In dem am 11. Mai 2021 veröffentlichten Bericht zeigt sich der Europarat tief besorgt über die Entwicklungen in Europa und sieht die Gefahr, dass die zur Bekämpfung der Corona-Pandemie erfolgten Einschränkungen demokratischer Rechte nicht mehr vollständig zurückgenommen werden könnten.
Entwicklung hat bereits vor der Corona-Pandemie begonnen
Der Bericht analysiert die Entwicklungen in Europa in den Bereichen Rechtsstaatlichkeit, Demokratie, Menschenrechte und Sicherheit seit dem letzten Bericht, der im Jahr 2018 erschienen ist. Neben vereinzelter Fortschritte seien aber in allen Bereichen besorgniserregende Rückschritte in Europa zu beobachten. Diese Entwicklungen hätten bereits vor der Corona-Pandemie begonnen, seien aber durch die zur Bekämpfung der Pandemie ergriffenen Maßnahmen weiter verstärkt worden. So seien die Rechte und Freiheiten des Einzelnen in einer Weise eingeschränkt worden, die in normalen Zeiten inakzeptabel gewesen wäre, ebenso die Demokratie. Die Gefahr bestehe aktuell darin, dass sich unsere demokratische Kultur davon nicht vollständig erholen werde.

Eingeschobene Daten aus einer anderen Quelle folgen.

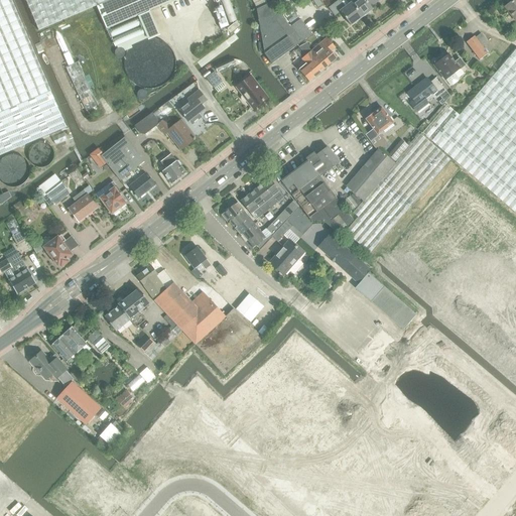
[(10,0),(0,0),(0,113),(50,91),(10,0)]
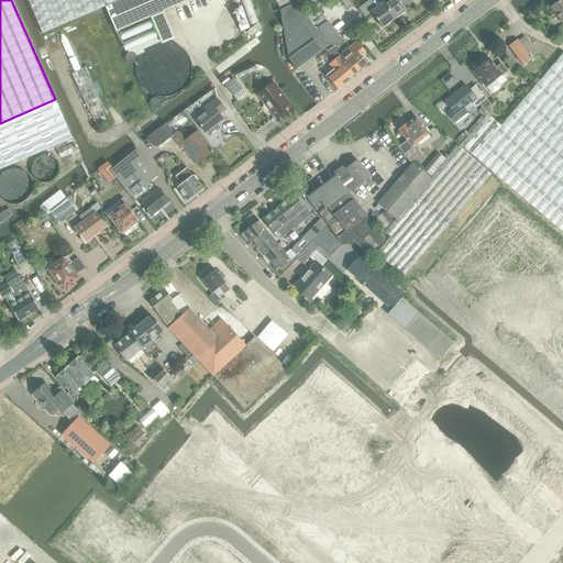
[(26,0),(42,33),(105,7),(119,0),(26,0)]
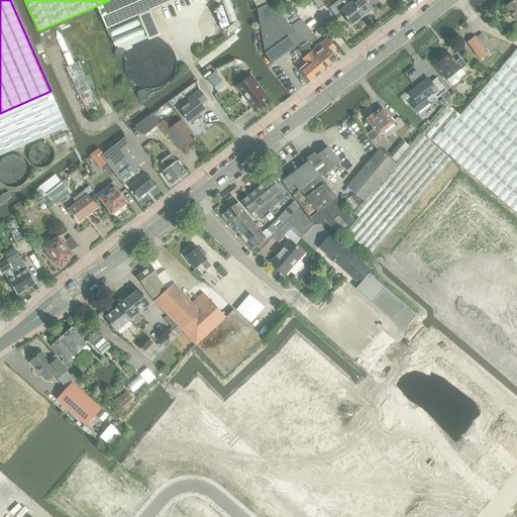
[(172,0),(109,0),(96,6),(106,28),(165,3),(172,0)]
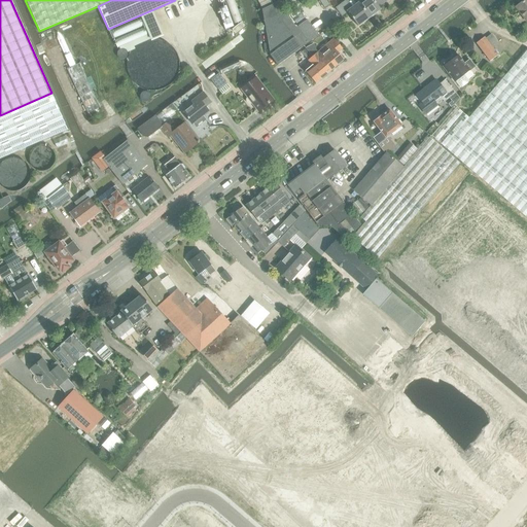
[(269,0),(265,0),(258,3),(261,9),(272,4),(269,0)]
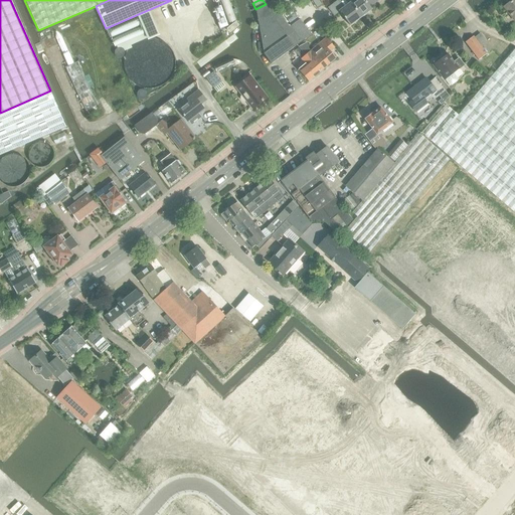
[(311,0),(317,8),(322,5),(319,0),(311,0)]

Hier einzelne Punkte im Überblick:
Gerichtsbarkeit:
► die nationalen Gerichte haben größer werdende Herausforderungen im Zusammenhang mit dem Handeln der Exekutivgewalt zu bewältigten;
► Rechtsvorschriften wurden in den letzten Jahren häufig mit dem Ziel geändert, die Umsetzung politischer Maßnahmen zu erleichtern oder den Einfluss auf die Ernennung von Richtern oder die Zusammensetzung und Arbeitsweise gerichtlicher Selbstverwaltungsgremien zu ermöglichen;
► Es wurden Schritte unternommen, um die dienstrechtliche Stellung von Richtern zu schwächen oder um der Exekutive zu ermöglichen, in die Entscheidungsgewalt der Gerichtspräsidenten eingreifen zu können;
► Covid-19 hat zum Anfall neuer Gerichtsverfahren geführt und damit zu erwartenden Verfahrensrückständen, ebenso zu Verzögerungen bei Richterernennungen;
Versammlungsfreiheit und Vereinigungsfreiheit:
► der Raum für die Zivilgesellschaft schrumpft in immer mehr Staaten, friedliche öffentliche Veranstaltungen werden als öffentliche Gefahr behandelt
► in den vergangenen Jahren wurden restriktivere Rechtsvorschriften eingeführt;
► legitime Bedenken in Bezug auf Dinge wie Terrorismus und die Forderung nach öffentlicher Transparenz wurden genutzt, um ausgewählte Nichtregierungsorganisationen und öffentliche Versammlungen anzugreifen;
► unter dem Vorwand, die Mehrheitsgesellschaft zu schützen, hat die Diskriminierung insbesondere wegen politischer Ansichten, Religion, ethnischem Hintergrund oder sexueller Orientierung zugenommen;
Meinungsfreiheit:
► diese ist in vielen Mitgliedstaaten rückläufig;
► es gab eine Zunahme der Gewalt gegen Journalisten, eingeschlossen Morde, die oft ungestraft blieben;
► während der Gesundheitskrise sind Zensur und Repressalien im Zusammenhang mit der Hinterfragung von Regierungsmaßnahme zur Pandemiebekämpfung stark gestiegen;
► die Pandemie hat die Notwendigkeit von qualitativ hochwertigem, faktenbasiertem Journalismus hervorgehoben. Die Pandemie hat aber die finanziellen Einnahmen für diese Nachrichtenmedien gesenkt und damit einen Sektor, der bereits zu kämpfen hatte, weiter belastet. Diese Entwicklung hat gemeinsam mit einem Anstieg der Desinformation zu einer „Nachrichten-Skepsis“ geführt, wodurch das Vertrauen der Öffentlichkeit in die Berichterstattung verloren ging;
► auch Fälle der großflächigen Sperrung von Websites richten sich gegen die Meinungsfreiheit;
► Online Hassreden haben zugenommen.